It's been close to two months since I last had a chemotherapy treatment, after about seven months of if every two weeks. I've been grateful for the break: other than the old bowel-blockage thing last month, I've been feeling pretty good.
There remains no evidence of any recurrence of cancer where surgeons removed the major tumours from my intestine exactly a year ago. However, the metastatic lesions in my lungs—there are four, created when cancer cells made their way through my body and somehow took root there—continue to grow very slowly. They are all small, the largest one being only 1.4 cm across, less than the diameter of a dime.
But that's still too big, and slow growth is still growth. So starting tomorrow, we're attacking it with one of the same old chemo drugs (irinotecan, a.k.a. Captosar) and a new one (panitumumab, a.k.a. Vectibix, manufactured by Amgen Pharmaceuticals). I'll be taking them intravenously every two weeks for some time to come—how long depends on whether they are effective.

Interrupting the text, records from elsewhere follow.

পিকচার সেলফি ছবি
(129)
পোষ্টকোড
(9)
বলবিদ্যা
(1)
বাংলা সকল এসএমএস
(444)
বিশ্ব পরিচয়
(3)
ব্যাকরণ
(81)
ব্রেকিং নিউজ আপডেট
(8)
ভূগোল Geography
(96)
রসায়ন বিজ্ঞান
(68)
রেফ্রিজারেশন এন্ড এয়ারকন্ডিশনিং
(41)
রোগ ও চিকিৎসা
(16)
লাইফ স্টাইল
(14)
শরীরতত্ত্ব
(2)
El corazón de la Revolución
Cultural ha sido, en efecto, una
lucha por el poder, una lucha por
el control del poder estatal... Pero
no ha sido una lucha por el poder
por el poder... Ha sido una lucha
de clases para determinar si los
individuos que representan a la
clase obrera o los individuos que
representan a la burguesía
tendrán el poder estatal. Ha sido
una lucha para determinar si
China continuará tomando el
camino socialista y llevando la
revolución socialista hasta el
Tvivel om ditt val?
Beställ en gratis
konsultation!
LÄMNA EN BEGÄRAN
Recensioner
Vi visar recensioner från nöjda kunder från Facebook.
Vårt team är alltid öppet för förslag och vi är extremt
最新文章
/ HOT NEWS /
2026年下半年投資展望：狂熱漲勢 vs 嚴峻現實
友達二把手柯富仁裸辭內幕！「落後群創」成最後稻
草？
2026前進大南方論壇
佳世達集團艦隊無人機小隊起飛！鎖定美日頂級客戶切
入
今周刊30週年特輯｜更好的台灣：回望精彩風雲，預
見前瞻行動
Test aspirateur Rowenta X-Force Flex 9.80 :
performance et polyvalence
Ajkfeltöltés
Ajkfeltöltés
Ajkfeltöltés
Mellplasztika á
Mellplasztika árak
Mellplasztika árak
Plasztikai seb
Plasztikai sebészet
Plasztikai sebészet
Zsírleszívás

This is a clinical trial, a scientific study, so the first and second treatments with it will be time-consuming: on Monday I have to be at the clinic at 9:00 a.m., take a blood test, have the treatment, and then have more blood tests one hour, two hours, four hours, six hours, and eight hours later, so I won't go home until 8:00 p.m. And then I must come back around 11:00 a.m. for the next three days for more blood tests. Then, two weeks later, the same thing.
But after that it will simply be the treatment every two weeks, and this time I don't need to use the "baby bottle," so that will be a relief. I hope that the side effects won't be too bad. Apparently I am likely to get some skin rashes and pimples within a week or two, but that might be the worst of it, other than the usual short-term nausea and longer-term hair loss. (And my hair has been coming in so nicely too.)
And I'm sure a lot better than I was a year ago!